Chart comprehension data
#####

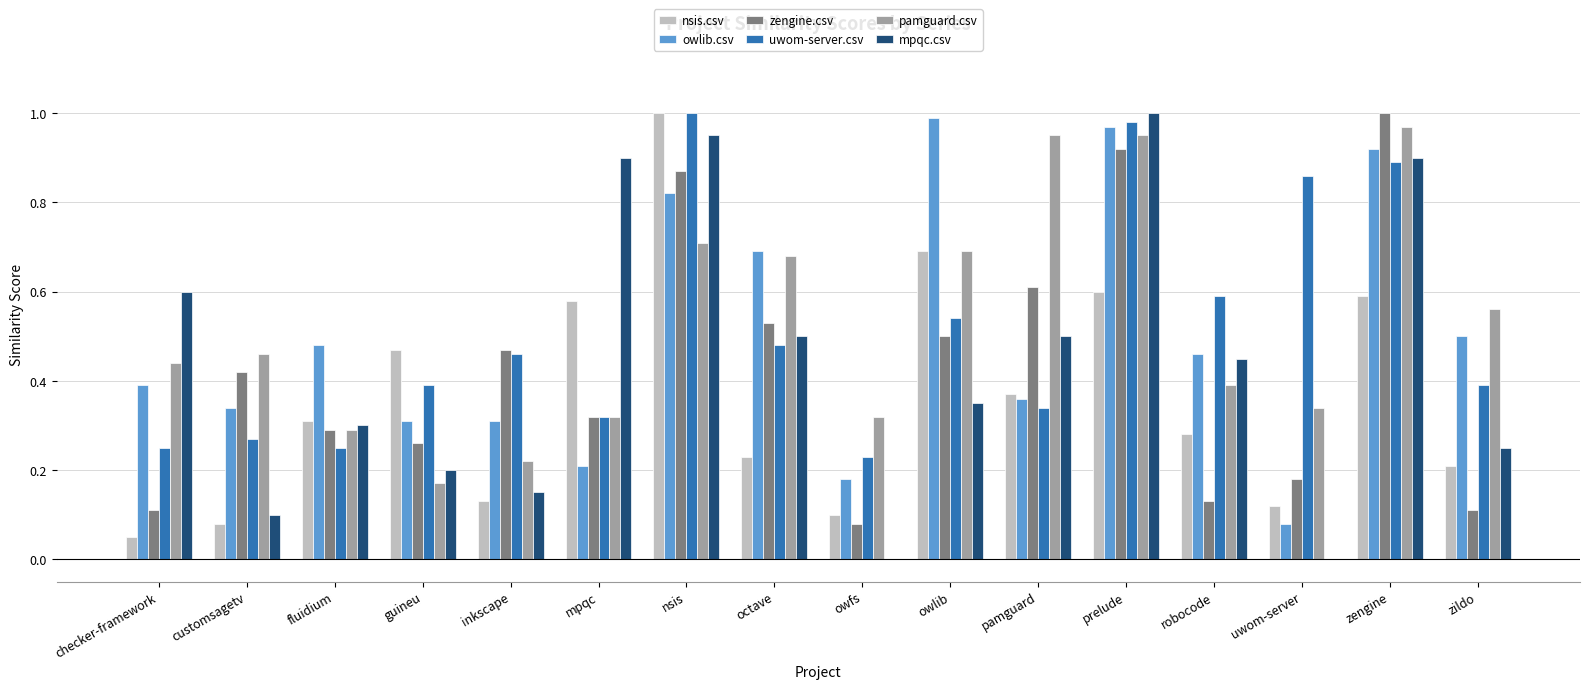

True or false: owlib.csv has a value of 0.9 at octave.

False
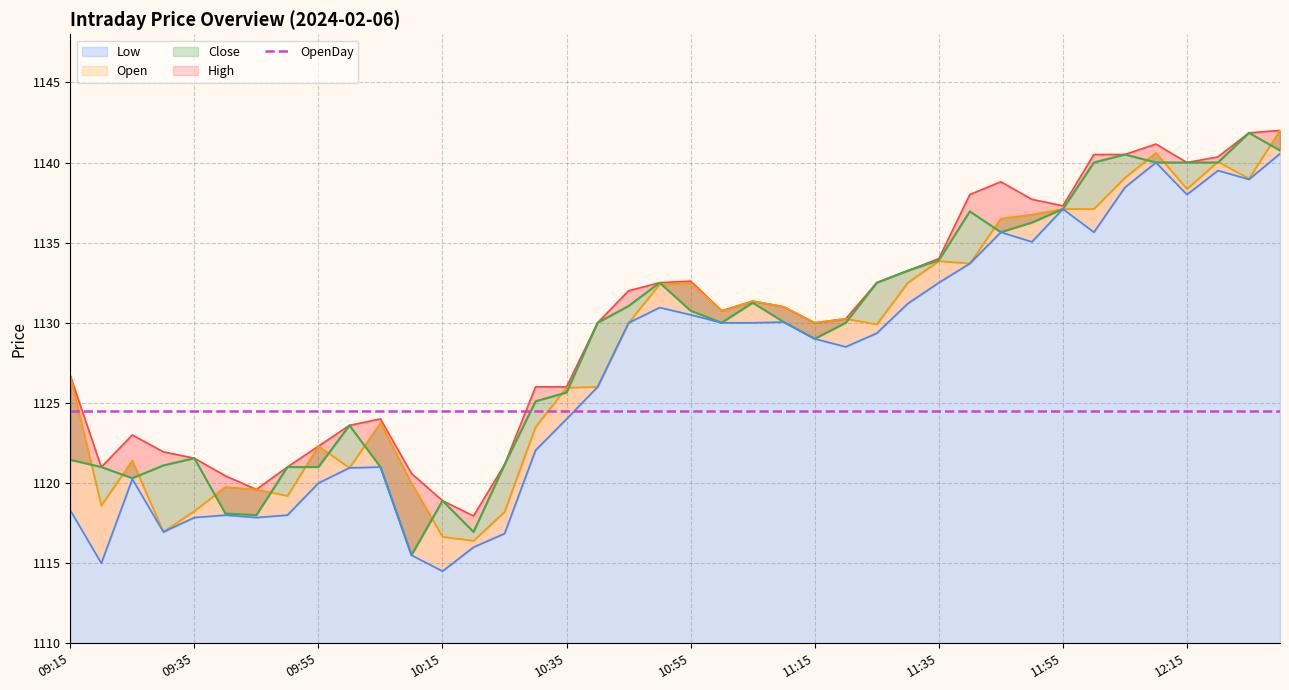

What is the difference between the second highest and second lowest values in the Low series?

25.0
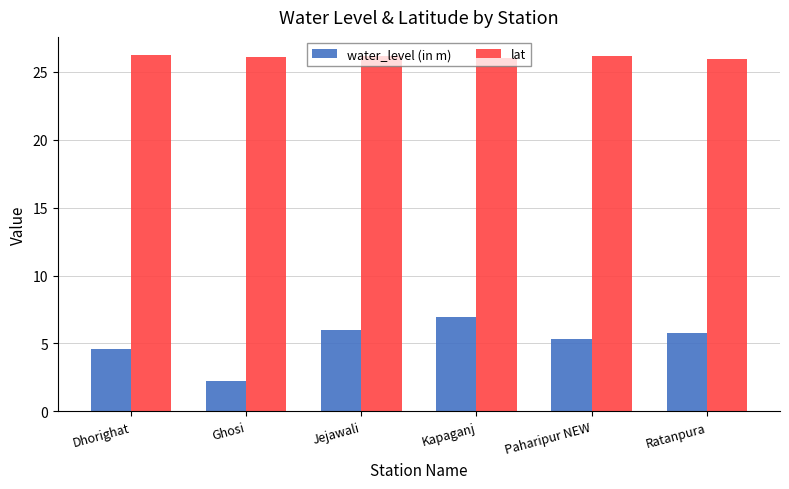

What value does the water_level (in m) series have at Ratanpura?

5.8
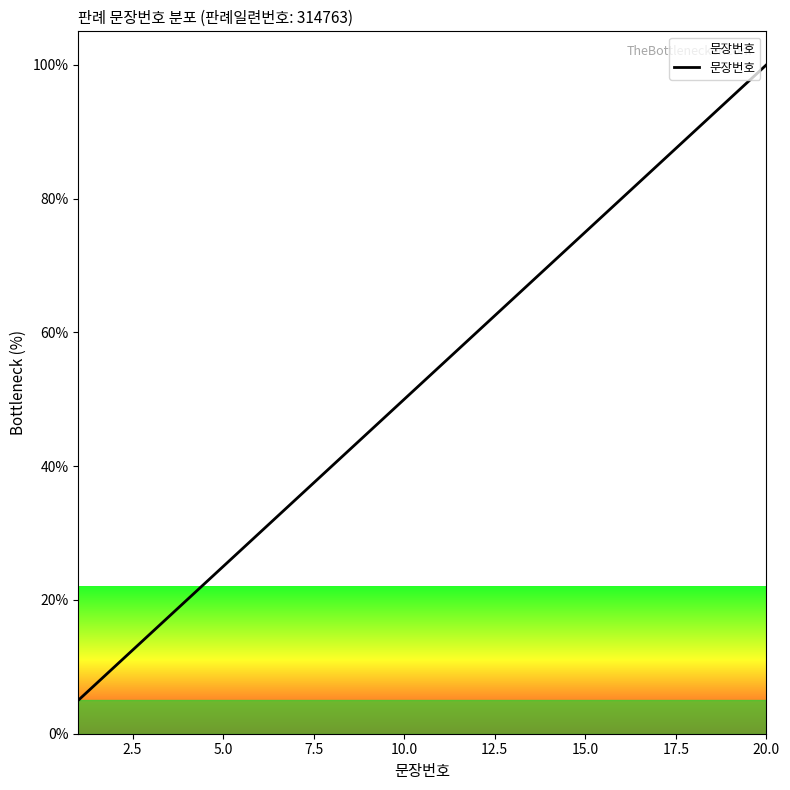

What is the minimum value shown in the chart?

5.0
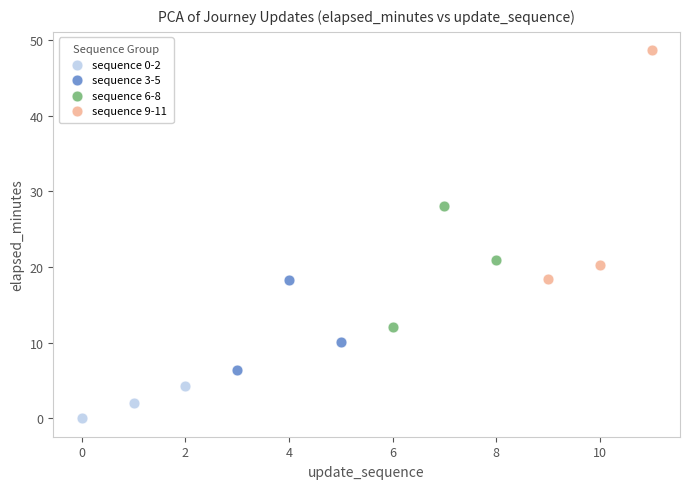

Which series contains the lowest Y value?

sequence 0-2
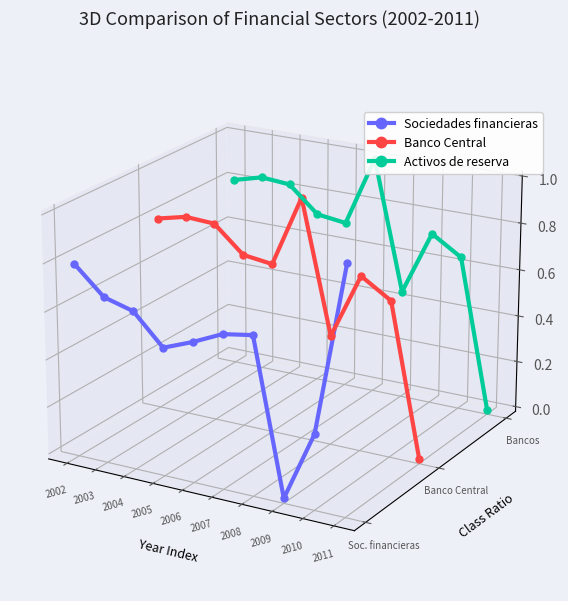

Rank the series by their maximum value, from lowest to highest.

Sociedades financieras, Banco Central, Activos de reserva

#####

WORK TASK:
Reproduce the records above with every occurrence of "series" changed to "data set" and nothing else altered. Leave the pictures out.

SOLUTION TO THIS PROBLEM:
True or false: owlib.csv has a value of 0.9 at octave.

False

What is the difference between the second highest and second lowest values in the Low data set?

25.0

What value does the water_level (in m) data set have at Ratanpura?

5.8

What is the minimum value shown in the chart?

5.0

Which data set contains the lowest Y value?

sequence 0-2

Rank the data set by their maximum value, from lowest to highest.

Sociedades financieras, Banco Central, Activos de reserva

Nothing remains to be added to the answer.